New Delhi: The RBI will continue with its strategy of diversifying its forex reserves, a central banker said on Friday, adding, investors may not find it easy to move away from US debt investments.
Lingering concerns about the health of the US economy and the fate of the dollar, the world’s premier reserve currency, is making economies across the world to diversify their forex reserves and pare their US debt holdings.
“Yes we diversify always. That is a strategy that remains,” KC Chakrabarty, a deputy governor at the Reserve Bank of India said. The global economic situation was becoming more complex and volatile, he added.
World stocks sank for an eighth straight session on Friday, wiping $2.5 trillion off company values on the week, as concern ballooned over the slowing global economy and the spread of debt anguish into Italy and Spain.
There was widespread demand for policymakers to beef up plans to tackle the euro zone’s crisis and prevent the US economy in particular from sliding back into recession.
“People who have lent to the US, they cannot desert so easily. That, we must understand, is the reality,” Chakrabarty said.
India’s holdings in the US treasuries at the end of May 2011 stood at $41 billion, down from $42.1 billion, data on the US treasury website showed.
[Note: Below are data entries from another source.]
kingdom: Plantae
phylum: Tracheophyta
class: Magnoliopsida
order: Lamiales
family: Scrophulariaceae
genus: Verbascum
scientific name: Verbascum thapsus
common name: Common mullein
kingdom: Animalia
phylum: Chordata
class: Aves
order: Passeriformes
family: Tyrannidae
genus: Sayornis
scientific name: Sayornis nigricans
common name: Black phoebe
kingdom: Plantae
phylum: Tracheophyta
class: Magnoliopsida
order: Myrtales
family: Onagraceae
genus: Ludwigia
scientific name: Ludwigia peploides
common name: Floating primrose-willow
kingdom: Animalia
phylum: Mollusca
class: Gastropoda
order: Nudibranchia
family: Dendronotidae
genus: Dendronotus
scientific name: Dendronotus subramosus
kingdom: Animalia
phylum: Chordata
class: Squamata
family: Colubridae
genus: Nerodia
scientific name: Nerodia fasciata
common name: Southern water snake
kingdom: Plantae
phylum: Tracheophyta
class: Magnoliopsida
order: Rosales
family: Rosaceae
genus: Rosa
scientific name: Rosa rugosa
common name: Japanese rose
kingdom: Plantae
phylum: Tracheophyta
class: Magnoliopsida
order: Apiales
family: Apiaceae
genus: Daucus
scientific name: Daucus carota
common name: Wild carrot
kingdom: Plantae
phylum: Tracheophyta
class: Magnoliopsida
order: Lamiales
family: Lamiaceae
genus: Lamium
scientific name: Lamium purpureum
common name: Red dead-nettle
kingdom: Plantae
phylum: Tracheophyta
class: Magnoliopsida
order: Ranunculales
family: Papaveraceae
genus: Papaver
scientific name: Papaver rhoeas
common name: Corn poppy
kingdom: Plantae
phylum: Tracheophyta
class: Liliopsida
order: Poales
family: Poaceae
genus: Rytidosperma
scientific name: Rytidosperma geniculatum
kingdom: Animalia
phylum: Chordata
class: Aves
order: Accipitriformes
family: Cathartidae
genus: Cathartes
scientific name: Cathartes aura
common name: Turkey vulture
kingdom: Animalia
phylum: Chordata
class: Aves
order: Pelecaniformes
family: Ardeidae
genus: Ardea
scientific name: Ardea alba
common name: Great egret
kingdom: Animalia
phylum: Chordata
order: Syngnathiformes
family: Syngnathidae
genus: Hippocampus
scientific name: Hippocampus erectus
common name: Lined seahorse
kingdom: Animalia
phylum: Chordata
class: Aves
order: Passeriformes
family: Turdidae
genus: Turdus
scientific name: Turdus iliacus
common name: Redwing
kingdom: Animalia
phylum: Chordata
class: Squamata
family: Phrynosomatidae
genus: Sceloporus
At a separate event, another deputy governor at the central bank, Subir Gokarn, who is in charge of monetary policy said on Friday that the recent softening trend in global commodity prices and emergence of fears over global recession could have some impact on the bank’s policy stance in September.
The global developments come at a time when India is battling high headline inflation, which quickened to 9.44% in June, and Chakrabarty said the current level of inflation was not acceptable.